Grandinata interrompe il concerto di Bad Bunny: evacuazione e polemiche sulla sicurezza

Una violenta grandinata ha costretto all'evacuazione di quasi 80.000 spettatori durante il concerto di Bad Bunny all'Ippodromo Snai La Maura, riaccendendo il dibattito sulla sicurezza degli eventi.

Concerto di Bad Bunny interrotto da grandinata

In Breve

Cosa è successo durante il concerto di Bad Bunny a Milano?
Una violenta grandinata ha costretto all'evacuazione di quasi 80.000 spettatori.
Quali sono state le conseguenze dell'evacuazione?
Sono stati segnalati circa quaranta feriti, sette dei quali accompagnati in ospedale.
Come ha risposto Live Nation all'emergenza?
Live Nation ha difeso la propria gestione e il piano di evacuazione, affermando di aver fatto il possibile.

Una violenta grandinata ha interrotto il secondo concerto di Bad Bunny all’Ippodromo Snai La Maura, costringendo all’evacuazione di quasi 80.000 spettatori.
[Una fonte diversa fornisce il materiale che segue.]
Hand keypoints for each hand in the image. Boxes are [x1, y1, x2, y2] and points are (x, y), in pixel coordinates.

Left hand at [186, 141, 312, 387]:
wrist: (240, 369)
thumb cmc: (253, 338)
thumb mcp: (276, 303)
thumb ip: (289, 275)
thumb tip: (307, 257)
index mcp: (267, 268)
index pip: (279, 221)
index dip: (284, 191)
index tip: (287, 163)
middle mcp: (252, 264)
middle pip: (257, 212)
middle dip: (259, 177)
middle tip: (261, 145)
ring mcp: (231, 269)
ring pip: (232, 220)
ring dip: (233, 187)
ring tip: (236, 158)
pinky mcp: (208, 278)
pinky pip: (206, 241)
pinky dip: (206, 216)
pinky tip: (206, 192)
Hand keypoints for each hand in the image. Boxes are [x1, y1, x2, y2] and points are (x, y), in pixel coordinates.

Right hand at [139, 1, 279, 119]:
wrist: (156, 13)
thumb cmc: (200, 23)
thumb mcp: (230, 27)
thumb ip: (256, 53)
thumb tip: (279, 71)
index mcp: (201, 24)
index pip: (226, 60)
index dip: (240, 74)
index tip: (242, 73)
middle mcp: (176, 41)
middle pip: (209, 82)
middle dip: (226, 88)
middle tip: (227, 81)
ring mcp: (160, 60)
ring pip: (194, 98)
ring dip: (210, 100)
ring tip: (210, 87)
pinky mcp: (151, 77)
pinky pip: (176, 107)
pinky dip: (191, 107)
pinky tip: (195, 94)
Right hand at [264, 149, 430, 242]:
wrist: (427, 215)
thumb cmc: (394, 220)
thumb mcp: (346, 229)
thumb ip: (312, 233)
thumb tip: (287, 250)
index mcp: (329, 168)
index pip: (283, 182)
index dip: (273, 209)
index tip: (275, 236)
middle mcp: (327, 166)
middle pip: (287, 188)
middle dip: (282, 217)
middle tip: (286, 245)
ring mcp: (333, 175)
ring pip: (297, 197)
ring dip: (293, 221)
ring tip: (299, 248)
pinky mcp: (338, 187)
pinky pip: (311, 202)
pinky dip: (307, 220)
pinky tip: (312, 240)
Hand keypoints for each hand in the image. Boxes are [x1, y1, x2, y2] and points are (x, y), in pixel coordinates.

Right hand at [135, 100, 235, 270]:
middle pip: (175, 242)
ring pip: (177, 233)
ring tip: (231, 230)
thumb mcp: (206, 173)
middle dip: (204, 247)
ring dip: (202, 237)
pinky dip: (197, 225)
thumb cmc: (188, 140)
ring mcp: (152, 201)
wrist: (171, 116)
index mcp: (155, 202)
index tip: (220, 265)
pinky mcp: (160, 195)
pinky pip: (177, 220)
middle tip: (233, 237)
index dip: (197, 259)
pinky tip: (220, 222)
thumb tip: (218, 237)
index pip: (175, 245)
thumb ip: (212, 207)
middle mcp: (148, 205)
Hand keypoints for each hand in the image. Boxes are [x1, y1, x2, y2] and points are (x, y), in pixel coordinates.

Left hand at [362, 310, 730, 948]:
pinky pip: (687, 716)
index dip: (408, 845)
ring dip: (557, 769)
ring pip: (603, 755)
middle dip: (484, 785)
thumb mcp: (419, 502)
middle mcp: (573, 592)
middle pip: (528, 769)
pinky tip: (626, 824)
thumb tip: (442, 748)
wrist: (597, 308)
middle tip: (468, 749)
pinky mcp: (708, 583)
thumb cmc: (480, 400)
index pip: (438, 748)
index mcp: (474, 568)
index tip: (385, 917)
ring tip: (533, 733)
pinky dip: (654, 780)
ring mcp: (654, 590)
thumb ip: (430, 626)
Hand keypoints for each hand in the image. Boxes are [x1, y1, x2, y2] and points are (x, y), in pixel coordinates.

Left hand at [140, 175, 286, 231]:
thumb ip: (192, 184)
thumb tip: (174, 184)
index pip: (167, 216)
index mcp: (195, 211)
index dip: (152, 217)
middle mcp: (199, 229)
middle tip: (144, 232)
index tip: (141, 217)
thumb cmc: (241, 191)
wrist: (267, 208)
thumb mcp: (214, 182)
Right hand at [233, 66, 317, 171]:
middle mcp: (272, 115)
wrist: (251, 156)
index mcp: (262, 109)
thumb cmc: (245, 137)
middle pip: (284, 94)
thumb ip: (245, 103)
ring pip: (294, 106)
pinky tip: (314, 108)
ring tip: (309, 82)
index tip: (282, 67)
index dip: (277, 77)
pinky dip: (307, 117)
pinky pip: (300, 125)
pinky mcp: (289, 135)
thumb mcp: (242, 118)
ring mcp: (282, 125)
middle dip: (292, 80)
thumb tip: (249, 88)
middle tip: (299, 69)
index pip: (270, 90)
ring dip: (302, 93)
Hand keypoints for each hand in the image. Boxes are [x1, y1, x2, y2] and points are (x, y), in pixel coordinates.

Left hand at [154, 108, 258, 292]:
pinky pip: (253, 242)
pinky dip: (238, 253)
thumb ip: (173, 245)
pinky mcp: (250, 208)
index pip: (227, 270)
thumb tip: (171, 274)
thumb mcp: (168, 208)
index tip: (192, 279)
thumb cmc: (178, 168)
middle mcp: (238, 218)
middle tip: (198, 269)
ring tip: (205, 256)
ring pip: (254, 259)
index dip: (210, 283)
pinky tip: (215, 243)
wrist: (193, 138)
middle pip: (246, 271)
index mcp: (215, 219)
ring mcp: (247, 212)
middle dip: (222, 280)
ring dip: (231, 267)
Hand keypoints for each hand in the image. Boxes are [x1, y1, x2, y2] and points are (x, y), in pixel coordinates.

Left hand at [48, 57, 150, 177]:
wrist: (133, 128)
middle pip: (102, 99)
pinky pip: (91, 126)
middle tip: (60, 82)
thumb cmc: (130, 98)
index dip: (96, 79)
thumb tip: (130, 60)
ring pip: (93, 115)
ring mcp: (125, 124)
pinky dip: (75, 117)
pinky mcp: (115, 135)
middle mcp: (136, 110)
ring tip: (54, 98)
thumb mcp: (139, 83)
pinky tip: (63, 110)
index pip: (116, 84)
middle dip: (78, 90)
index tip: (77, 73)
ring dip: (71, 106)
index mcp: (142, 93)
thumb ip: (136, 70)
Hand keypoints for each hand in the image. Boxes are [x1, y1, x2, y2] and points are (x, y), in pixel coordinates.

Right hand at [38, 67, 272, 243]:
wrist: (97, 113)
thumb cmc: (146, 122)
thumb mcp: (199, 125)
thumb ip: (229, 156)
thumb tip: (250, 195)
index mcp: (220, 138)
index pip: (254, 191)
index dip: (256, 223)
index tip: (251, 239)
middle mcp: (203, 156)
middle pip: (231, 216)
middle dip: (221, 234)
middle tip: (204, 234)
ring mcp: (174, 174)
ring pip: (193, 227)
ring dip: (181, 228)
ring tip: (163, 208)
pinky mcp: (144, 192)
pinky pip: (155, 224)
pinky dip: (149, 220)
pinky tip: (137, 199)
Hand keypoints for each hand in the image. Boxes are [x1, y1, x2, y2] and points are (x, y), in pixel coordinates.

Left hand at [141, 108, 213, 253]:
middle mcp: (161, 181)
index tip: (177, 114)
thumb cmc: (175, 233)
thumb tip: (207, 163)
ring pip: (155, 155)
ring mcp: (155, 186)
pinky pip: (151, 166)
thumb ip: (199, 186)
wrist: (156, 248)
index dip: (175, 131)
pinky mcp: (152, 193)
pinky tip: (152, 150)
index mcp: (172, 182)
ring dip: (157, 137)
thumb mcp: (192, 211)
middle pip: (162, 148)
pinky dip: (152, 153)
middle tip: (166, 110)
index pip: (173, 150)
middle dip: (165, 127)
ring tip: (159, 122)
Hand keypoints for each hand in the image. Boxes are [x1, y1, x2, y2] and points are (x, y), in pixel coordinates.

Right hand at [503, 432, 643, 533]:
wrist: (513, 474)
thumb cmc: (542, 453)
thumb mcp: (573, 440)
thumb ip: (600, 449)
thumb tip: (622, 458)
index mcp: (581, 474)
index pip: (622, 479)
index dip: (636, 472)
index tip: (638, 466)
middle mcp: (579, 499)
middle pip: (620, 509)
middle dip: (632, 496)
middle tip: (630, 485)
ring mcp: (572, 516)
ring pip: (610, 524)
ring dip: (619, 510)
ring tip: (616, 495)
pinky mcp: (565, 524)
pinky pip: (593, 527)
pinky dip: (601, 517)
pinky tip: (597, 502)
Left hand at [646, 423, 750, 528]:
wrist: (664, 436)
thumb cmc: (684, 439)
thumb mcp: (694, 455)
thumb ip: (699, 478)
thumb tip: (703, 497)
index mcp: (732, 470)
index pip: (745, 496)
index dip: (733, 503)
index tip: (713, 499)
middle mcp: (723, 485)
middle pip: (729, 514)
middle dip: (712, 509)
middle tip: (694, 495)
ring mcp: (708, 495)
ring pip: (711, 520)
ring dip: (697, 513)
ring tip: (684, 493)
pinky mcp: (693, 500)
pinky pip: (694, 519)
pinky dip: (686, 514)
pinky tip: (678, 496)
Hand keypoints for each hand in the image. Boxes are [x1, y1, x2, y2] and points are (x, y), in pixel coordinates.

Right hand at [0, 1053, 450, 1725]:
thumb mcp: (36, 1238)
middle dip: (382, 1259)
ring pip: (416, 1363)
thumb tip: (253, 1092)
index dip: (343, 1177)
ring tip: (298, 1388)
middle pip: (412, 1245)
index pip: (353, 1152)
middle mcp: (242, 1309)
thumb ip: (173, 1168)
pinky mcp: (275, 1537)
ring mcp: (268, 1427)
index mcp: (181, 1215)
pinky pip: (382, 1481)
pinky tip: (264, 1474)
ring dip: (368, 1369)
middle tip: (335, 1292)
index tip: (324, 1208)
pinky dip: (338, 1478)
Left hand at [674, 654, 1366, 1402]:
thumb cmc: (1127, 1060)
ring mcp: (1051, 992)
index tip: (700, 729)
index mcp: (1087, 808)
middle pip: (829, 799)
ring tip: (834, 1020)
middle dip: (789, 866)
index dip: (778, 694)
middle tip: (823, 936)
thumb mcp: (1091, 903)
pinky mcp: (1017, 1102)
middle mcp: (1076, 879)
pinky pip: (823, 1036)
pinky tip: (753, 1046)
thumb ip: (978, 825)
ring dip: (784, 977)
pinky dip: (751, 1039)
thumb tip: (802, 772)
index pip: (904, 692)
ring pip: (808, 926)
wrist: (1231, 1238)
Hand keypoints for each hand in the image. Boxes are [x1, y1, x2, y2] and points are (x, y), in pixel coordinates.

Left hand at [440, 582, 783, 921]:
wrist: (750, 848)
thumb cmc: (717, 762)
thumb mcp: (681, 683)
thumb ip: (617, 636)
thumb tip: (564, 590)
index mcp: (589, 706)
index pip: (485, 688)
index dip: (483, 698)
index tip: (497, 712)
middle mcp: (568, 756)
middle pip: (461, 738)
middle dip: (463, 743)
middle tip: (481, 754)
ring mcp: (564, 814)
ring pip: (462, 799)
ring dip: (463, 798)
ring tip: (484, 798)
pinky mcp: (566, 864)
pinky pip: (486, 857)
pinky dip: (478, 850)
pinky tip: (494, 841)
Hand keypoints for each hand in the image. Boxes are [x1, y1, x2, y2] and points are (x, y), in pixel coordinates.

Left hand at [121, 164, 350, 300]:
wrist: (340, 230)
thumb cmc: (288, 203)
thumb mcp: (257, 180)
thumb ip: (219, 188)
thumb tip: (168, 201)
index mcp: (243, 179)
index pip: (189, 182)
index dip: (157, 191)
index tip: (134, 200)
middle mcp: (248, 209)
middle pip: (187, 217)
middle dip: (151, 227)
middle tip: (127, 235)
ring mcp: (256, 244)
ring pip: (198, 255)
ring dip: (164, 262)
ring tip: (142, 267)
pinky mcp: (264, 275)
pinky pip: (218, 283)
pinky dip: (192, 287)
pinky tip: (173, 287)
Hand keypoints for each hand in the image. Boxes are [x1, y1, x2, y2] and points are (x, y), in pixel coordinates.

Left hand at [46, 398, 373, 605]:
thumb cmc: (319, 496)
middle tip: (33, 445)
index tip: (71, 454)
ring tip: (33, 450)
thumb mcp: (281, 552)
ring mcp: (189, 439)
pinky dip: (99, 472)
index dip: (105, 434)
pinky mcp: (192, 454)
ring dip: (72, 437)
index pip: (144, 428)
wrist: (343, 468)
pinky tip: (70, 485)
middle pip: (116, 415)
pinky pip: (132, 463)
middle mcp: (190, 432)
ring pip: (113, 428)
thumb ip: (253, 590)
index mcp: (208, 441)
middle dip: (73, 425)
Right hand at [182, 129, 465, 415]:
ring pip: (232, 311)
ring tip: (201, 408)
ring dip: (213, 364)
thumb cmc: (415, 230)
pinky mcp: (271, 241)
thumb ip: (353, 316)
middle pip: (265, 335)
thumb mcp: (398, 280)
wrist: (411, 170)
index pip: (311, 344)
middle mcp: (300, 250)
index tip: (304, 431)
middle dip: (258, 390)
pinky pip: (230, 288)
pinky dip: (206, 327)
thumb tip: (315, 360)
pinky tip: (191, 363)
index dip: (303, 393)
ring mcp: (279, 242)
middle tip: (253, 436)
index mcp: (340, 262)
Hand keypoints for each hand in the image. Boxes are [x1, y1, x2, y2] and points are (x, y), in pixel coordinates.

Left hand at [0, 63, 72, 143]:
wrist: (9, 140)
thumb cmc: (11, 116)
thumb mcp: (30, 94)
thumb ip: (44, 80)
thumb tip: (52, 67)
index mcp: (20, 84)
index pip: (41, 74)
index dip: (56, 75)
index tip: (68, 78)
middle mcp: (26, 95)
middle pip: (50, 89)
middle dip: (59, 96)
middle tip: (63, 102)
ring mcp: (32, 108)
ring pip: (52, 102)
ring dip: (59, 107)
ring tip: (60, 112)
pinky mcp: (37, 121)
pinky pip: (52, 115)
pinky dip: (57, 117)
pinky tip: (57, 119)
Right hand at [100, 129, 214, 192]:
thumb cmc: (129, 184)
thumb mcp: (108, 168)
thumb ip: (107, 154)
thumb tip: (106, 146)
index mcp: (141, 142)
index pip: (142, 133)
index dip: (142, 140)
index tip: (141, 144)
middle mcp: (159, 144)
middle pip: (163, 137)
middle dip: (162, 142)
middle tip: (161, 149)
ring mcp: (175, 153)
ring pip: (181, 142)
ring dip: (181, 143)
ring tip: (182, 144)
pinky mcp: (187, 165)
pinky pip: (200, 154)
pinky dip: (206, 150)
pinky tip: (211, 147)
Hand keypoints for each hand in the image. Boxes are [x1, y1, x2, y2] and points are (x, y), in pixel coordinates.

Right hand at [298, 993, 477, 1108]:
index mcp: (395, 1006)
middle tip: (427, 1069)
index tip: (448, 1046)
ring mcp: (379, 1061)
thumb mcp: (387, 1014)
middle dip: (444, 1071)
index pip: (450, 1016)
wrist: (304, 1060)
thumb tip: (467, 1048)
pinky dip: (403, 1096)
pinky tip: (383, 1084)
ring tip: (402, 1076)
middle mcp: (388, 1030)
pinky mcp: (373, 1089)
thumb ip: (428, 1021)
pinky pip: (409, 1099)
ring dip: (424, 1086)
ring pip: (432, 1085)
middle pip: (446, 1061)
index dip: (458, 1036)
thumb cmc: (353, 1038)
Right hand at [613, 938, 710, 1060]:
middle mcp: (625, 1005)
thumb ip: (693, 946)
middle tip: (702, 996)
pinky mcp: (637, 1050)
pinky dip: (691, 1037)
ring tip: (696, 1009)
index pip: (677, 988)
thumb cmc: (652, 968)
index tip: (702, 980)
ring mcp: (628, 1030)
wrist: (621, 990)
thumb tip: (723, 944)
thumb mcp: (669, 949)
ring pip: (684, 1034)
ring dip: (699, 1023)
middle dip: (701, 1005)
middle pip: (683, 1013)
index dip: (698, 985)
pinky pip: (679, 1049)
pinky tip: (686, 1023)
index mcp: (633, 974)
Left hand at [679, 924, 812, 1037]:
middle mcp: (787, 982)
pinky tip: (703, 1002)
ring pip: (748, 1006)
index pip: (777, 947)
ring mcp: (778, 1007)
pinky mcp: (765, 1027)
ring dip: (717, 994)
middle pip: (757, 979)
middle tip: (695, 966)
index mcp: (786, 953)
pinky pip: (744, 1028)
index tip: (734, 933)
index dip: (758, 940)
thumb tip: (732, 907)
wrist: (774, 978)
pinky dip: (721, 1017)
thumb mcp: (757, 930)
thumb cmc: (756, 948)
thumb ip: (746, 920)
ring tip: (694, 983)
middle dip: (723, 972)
Fortunatamente, l’uscita dal sito è avvenuta senza gravi conseguenze per la maggior parte delle persone presenti, ma l’incidente ha riacceso il dibattito sull’idoneità dell’area per ospitare eventi di tale portata e sulle criticità nella gestione della sicurezza e dei flussi di pubblico.

L’ippodromo è attualmente in contenzioso tra l’attuale proprietaria, Snaitech, e la società F3A Green, interessata all’acquisto. Nel frattempo, l’amministrazione comunale ha espresso la volontà di esercitare un’eventuale prelazione per trasformare l’area in un grande parco pubblico. Gli eventi all’interno dell’ippodromo sono regolati da un protocollo condiviso con la prefettura, che coinvolge vari enti, tra cui il Comune, i vigili del fuoco e le forze dell’ordine. Tra le linee guida, vi sono limiti orari per i concerti, che non possono protrarsi oltre le 23.30, e un potenziamento del trasporto pubblico finanziato dagli operatori con un contributo di 0,80 euro per biglietto venduto.

In preparazione all’evento, erano state introdotte misure richieste dal pubblico, come la possibilità di portare borracce in plastica e silicone morbido, bottigliette senza tappo e pagamenti cashless. Tuttavia, non sono mancate le proteste per le lunghe attese, la gestione dei token e i prezzi elevati all’interno dell’area: 4 euro per una bottiglietta d’acqua, 8 euro per una bibita e 10 euro per una birra, elementi che hanno aumentato il malcontento tra i partecipanti.

Live Nation, l’organizzatore dell’evento, ha difeso la propria gestione e il piano di evacuazione. Il presidente e AD Roberto De Luca ha dichiarato: “Abbiamo fatto tutto il possibile per gestire una situazione che in 45 anni di attività non avevo mai vissuto”. Il deflusso del pubblico è iniziato intorno alle 21.30 e si è concluso poco dopo le 22.20, grazie all’impegno di circa 700 addetti alla sicurezza. Circa quaranta persone sono state segnalate come ferite, sette delle quali sono state accompagnate in ospedale per lievi traumi cranici causati dalla grandine. Dopo la sospensione dello spettacolo, è stata valutata la possibilità di recuperare il concerto la sera successiva, ma questa ipotesi è stata scartata per l’impossibilità di garantire nuovamente il dispositivo di sicurezza necessario; gli spettatori riceveranno il rimborso integrale del biglietto, comprensivo dei diritti di prevendita.

Sui social media, sono emersi numerosi commenti critici riguardo alla sicurezza, alla qualità dell’audio e alla gestione dei servizi. Tra i messaggi, alcuni utenti hanno espresso preoccupazione, affermando che “va tutto bene finché non ci scappa il morto”. La questione sarà esaminata nel prossimo Comitato provinciale per l’ordine e la sicurezza pubblica in prefettura, dove si discuterà della sostenibilità dei grandi eventi nell’area di San Siro. Diverse forze politiche hanno preso posizione: il consigliere comunale del PD Alessandro Giungi ha definito l’accaduto un segnale della necessità di cambiare destinazione all’ippodromo, mentre esponenti di Fratelli d’Italia hanno criticato la gestione dell’emergenza. Il consigliere Francesco Rocca ha affermato che La Maura non è adatta ad ospitare manifestazioni di queste dimensioni, collegando gli allagamenti registrati in città alla manutenzione di tombini e caditoie e chiedendo chiarimenti sul piano straordinario annunciato dall’amministrazione.

Seppur l’emergenza meteorologica sia stata definita un evento eccezionale, le polemiche riaprono il dibattito sul futuro dell’Ippodromo La Maura e sulla possibilità di continuare a ospitare grandi concerti nell’area.